Vice Mayor of Lüliang
- In office June 2003 – March 2013
- Mayor: Nie Chunyu→Dong Hongyun→Zhang Jiuping [zh]→Ding Xuefeng

Personal details
- Born: November 1952 (age 73) Liulin County, Shanxi, China
- Party: Chinese Communist Party (1975–2016, expelled)
- Alma mater: Central Party School of the Chinese Communist Party

Chinese name
- Simplified Chinese: 张中生
- Traditional Chinese: 張中生

Standard Mandarin
- Hanyu Pinyin: Zhāng Zhōngshēng

= Zhang Zhongsheng =

Chinese politician (born 1952)

Zhang Zhongsheng (张中生; born November 1952) is a former Chinese politician who spent his entire career in his home-province Shanxi. He was investigated by China's top anti-graft agency in May 2014. Previously he served as vice mayor of Lüliang, and before that, magistrate and then party secretary of Zhongyang County, the coal-rich county where he worked for over 34 years. Zhang was sacked for graft in May 2014 and was sentenced to death with a two-year reprieve for accepting bribes worth 1.04 billion yuan ($160 million).

==Early life and career==
Zhang was born in Liulin County, Shanxi, in November 1952. He entered the workforce in July 1969, and joined the Chinese Communist Party (CCP) in February 1975.

Zhang served in various posts in the Grain Bureau of the coal-rich Zhongyang County before getting involved in politics in 1985, when he was appointed director of Zhongyang County Administration for Industry and Commerce. Two years later, he became director of the Finance Bureau of Zhongyang County. In 1990, he became deputy magistrate of the county, rising to executive deputy county magistrate in 1993 and then magistrate in 1996. In 1998, he rose to become party secretary, the top political position in the county, and held that office until 2003. In June 2003, he took office as vice mayor of Lüliang, responsible for coal work, and served until his resignation in March 2013. He was also a member of the standing committee of the CCP Lüliang Municipal Committee, the city's top authority. Zhang was known for his splendid hilltop mansions and dubbed the "godfather" because of his influence and power in Lüliang.

===Downfall===
On 29 May 2014, he was put under investigation for alleged "serious violations of discipline and laws" by the Central Commission for Discipline Inspection (CCDI), the party's internal disciplinary body, and the National Supervisory Commission, the highest anti-corruption agency of China.

In December 2015, he was taken away and put on file for investigation.

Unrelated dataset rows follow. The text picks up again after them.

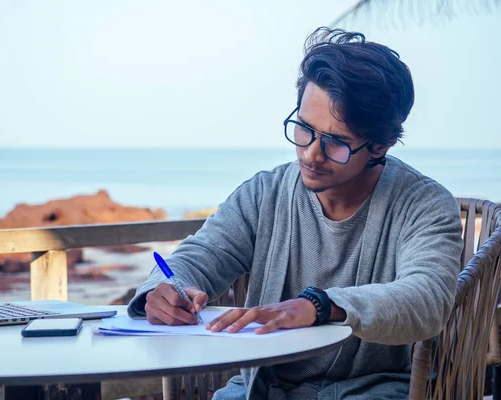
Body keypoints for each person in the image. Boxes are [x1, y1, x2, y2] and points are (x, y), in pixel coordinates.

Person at [127, 26, 463, 400]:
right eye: (304, 129)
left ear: (380, 145)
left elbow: (427, 299)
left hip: (372, 392)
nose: (310, 154)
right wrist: (159, 293)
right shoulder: (264, 193)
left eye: (336, 142)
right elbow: (201, 255)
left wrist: (319, 306)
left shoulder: (424, 205)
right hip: (259, 391)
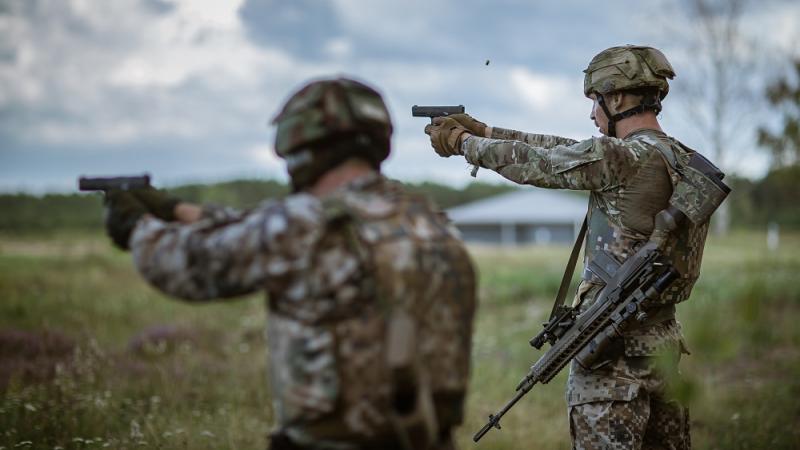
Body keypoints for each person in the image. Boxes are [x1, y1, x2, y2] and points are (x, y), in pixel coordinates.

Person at [103, 77, 477, 450]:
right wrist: (176, 210)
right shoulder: (428, 221)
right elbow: (266, 229)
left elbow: (187, 265)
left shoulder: (304, 226)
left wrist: (137, 227)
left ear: (300, 147)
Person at [423, 45, 727, 449]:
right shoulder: (677, 158)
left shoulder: (621, 157)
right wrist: (484, 131)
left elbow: (537, 163)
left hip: (611, 357)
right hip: (663, 350)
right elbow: (558, 147)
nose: (592, 114)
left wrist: (462, 144)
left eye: (595, 101)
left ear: (616, 97)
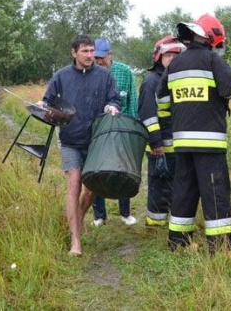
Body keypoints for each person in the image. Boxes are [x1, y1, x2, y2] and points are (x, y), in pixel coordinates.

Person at [157, 14, 231, 253]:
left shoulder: (175, 64)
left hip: (182, 142)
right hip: (210, 142)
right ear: (212, 38)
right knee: (215, 191)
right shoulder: (211, 60)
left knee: (184, 189)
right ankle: (222, 246)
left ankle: (179, 242)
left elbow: (162, 100)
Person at [40, 34, 121, 257]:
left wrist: (112, 107)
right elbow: (47, 101)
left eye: (91, 50)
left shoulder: (104, 76)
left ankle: (80, 217)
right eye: (84, 51)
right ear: (74, 52)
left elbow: (114, 99)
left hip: (96, 140)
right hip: (70, 140)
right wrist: (42, 105)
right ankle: (75, 242)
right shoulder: (61, 76)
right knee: (74, 184)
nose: (89, 55)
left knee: (93, 187)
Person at [91, 38, 139, 226]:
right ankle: (99, 215)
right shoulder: (90, 73)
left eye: (101, 57)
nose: (98, 61)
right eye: (95, 57)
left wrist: (133, 127)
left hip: (121, 129)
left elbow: (132, 101)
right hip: (98, 130)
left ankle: (125, 213)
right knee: (97, 170)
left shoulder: (125, 72)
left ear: (110, 54)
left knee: (123, 169)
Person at [139, 35, 186, 227]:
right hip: (160, 145)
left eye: (177, 55)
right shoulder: (151, 81)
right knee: (159, 186)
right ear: (159, 57)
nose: (173, 59)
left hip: (177, 145)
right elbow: (148, 115)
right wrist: (155, 143)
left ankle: (171, 221)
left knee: (176, 185)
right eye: (169, 56)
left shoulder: (175, 79)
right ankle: (156, 225)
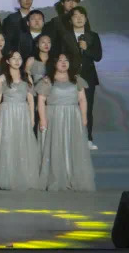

In January 2016, he was expelled from the Communist Party and was stripped of his retirement benefits, and his case was handed over to the procuratorate.

On 28 March 2018, he stood trial at the Intermediate People's Court of Linfen on charges of taking bribes. He was accused of illegally accepting money and gifts amounting to over 1.04 billion yuan ($160 million) while holding various government positions between 1997 and 2013 in Zhongyang County and Lüliang, abusing his positions of power to help others in providing assistance in coal resource integration, project approval and other matters. In addition, more than 130 million yuan ($20.36 million) of property could not be explained. He was sentenced to death for holding a huge amount of property with unidentified sources and taking bribes. He was also deprived of his political rights for life, and ordered by the court to have all his personal assets confiscated and turn over all illicit gains and their interests to the state. Zhang was the second official to be sentenced to death since the 18th National Congress of the Chinese Communist Party in late 2012, after Zhao Liping, a former police chief in Inner Mongolia, was executed for the gruesome murder of his reported lover and for having accepted bribes totaling nearly 24 million yuan ($3.45 million). Zhang's three superiors, Nie Chunyu, Dong Hongyun and Ding Xuefeng were caught in the next few months.

On 19 October 2021, the Higher People's Court of Shanxi held a public hearing in the second instance to hear the appeal case of Zhang, who took bribes and had a huge amount of property of unknown origin. On October 29, Zhang was sentenced to death with a two-year reprieve for taking bribes worth 1.04 billion yuan ($160 million).